INTRIK.ID, BELITUNG – Abrasi pantai membuat luas kawasan wisata Tanjung Pendam, Kabupaten Belitung, menyusut sekitar 3,4 hektare. Dari sebelumnya tercatat sekitar 15,6 hektare, luas aset yang kini disepakati menjadi 12,2 hektare.
Persoalan perbedaan luas tersebut akhirnya menemui titik terang setelah PT Timah (Persero) Tbk dan Pemerintah Kabupaten Belitung menyepakati batas serta luas aset kawasan Tanjung Pendam.
Kesepakatan ditandai dengan penandatanganan Berita Acara Konsiliasi Aset Eks PT Timah Tbk di kawasan wisata Tanjung Pendam, Rabu (9/9/2026).
Penandatanganan dihadiri Direktur Utama PT Timah Restu Widiyantoro, Bupati Belitung Djoni Alamsyah Hidayat, Kepala Kejaksaan Tinggi Kepulauan Bangka Belitung Riono Budisantoso serta jajaran Forkopimda Kabupaten Belitung.
Kepala Kejati Babel Riono Budisantoso menjelaskan, kawasan Tanjung Pendam sebelumnya telah diserahkan PT Timah kepada Pemkab Belitung melalui mekanisme hibah. Namun, proses sertifikasi belum ditindaklanjuti.
Ketika sertifikasi hendak dilakukan, ditemukan perbedaan luas lahan dibandingkan data sebelumnya.
“Setelah melalui proses perundingan, diskusi, dan kelegawaan dari masing-masing pihak, akhirnya disepakati luas dan batas-batas bidang tanah yang diserahkan,” ujar Riono.
Menurutnya, penyusutan luas kawasan terjadi akibat abrasi pantai yang berlangsung secara bertahap.
Dari sekitar 15,6 hektare, kedua pihak akhirnya menyepakati luas aset menjadi sekitar 12,2 hektare beserta batas-batas bidang tanahnya.
Direktur Utama PT Timah Restu Widiyantoro mengatakan penyelesaian status aset tersebut merupakan bagian dari upaya memastikan aset negara dapat dimanfaatkan secara optimal dan memberikan manfaat lebih luas.
Ia menyambut kesepakatan luas dan batas kawasan Tanjung Pendam yang telah dicapai melalui proses konsiliasi.
“Tujuannya tentu untuk kesejahteraan masyarakat kita, dan agar aset-aset ini bisa memberikan manfaat bersama bagi semua pihak,” kata Restu.
Sementara itu, Bupati Belitung Djoni Alamsyah Hidayat menilai kepastian hukum tersebut menjadi modal penting bagi Pemkab untuk melanjutkan rencana penataan kawasan wisata Tanjung Pendam.
“Karena kepastian hukumnya sudah jelas, tidak ada lagi keraguan bagi kita untuk berkolaborasi ke depannya, termasuk dengan sektor swasta,” kata Djoni.
Pemkab Belitung telah menyiapkan desain pengembangan Tanjung Pendam melalui program Integrated City Planning (ICP).

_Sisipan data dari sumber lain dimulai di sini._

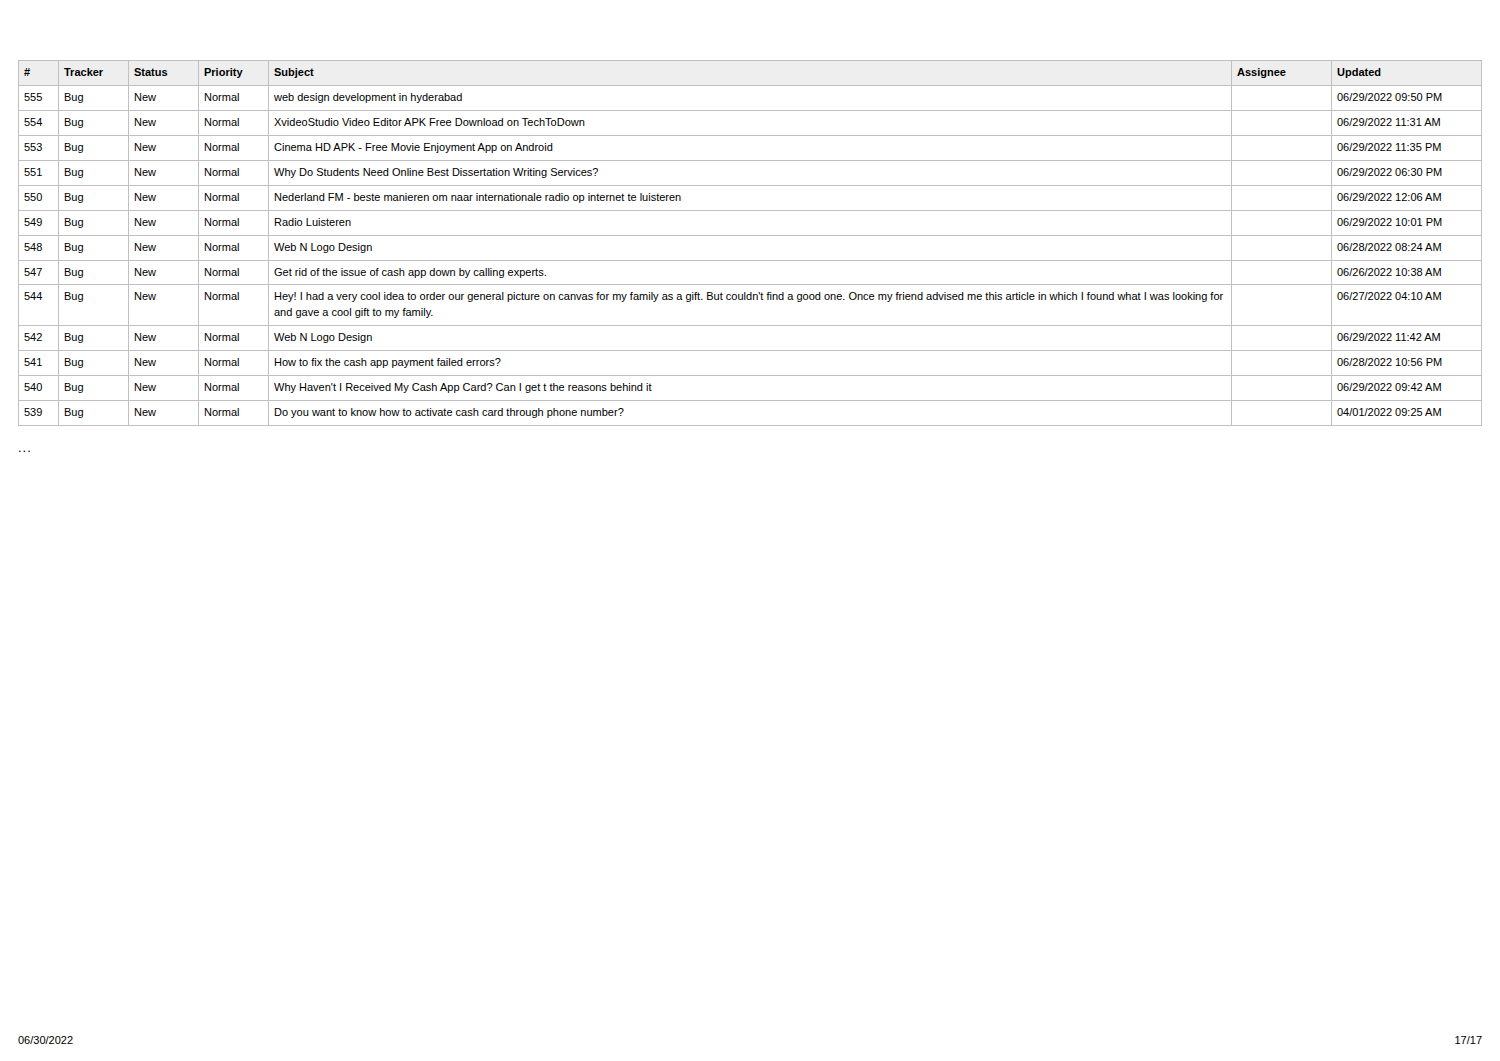| # | Tracker | Status | Priority | Subject | Assignee | Updated |
| --- | --- | --- | --- | --- | --- | --- |
| 555 | Bug | New | Normal | web design development in hyderabad | | 06/29/2022 09:50 PM |
| 554 | Bug | New | Normal | XvideoStudio Video Editor APK Free Download on TechToDown | | 06/29/2022 11:31 AM |
| 553 | Bug | New | Normal | Cinema HD APK - Free Movie Enjoyment App on Android | | 06/29/2022 11:35 PM |
| 551 | Bug | New | Normal | Why Do Students Need Online Best Dissertation Writing Services? | | 06/29/2022 06:30 PM |
| 550 | Bug | New | Normal | Nederland FM - beste manieren om naar internationale radio op internet te luisteren | | 06/29/2022 12:06 AM |
| 549 | Bug | New | Normal | Radio Luisteren | | 06/29/2022 10:01 PM |
| 548 | Bug | New | Normal | Web N Logo Design | | 06/28/2022 08:24 AM |
| 547 | Bug | New | Normal | Get rid of the issue of cash app down by calling experts. | | 06/26/2022 10:38 AM |
| 544 | Bug | New | Normal | Hey! I had a very cool idea to order our general picture on canvas for my family as a gift. But couldn't find a good one. Once my friend advised me this article in which I found what I was looking for and gave a cool gift to my family. | | 06/27/2022 04:10 AM |
| 542 | Bug | New | Normal | Web N Logo Design | | 06/29/2022 11:42 AM |
| 541 | Bug | New | Normal | How to fix the cash app payment failed errors? | | 06/28/2022 10:56 PM |
| 540 | Bug | New | Normal | Why Haven't I Received My Cash App Card? Can I get t the reasons behind it | | 06/29/2022 09:42 AM |
| 539 | Bug | New | Normal | Do you want to know how to activate cash card through phone number? | | 04/01/2022 09:25 AM |
...
06/30/2022 17/17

Rencana tersebut akan melibatkan sejumlah kementerian dan lembaga, termasuk Kementerian Pekerjaan Umum dan Perumahan Rakyat, Kementerian Dalam Negeri serta Bappenas.
Pembahasan juga mencakup skema pembiayaan pembangunan kawasan.
Pemkab menargetkan pembangunan Tanjung Pendam mulai direalisasikan pada 2027, setelah seluruh proses legalitas aset diselesaikan hingga tahap sertifikasi.
“Semoga pada tahun 2027 pembangunan sudah bisa kita mulai,” ujarnya.
Riono berharap penyelesaian perbedaan luas dan batas aset tersebut menjadi fondasi hukum yang kuat bagi pengembangan Tanjung Pendam ke depan.
Dengan status aset yang semakin jelas, kawasan wisata tersebut kini memiliki ruang yang lebih pasti untuk ditata dan dikembangkan sehingga manfaatnya dapat dirasakan masyarakat Belitung.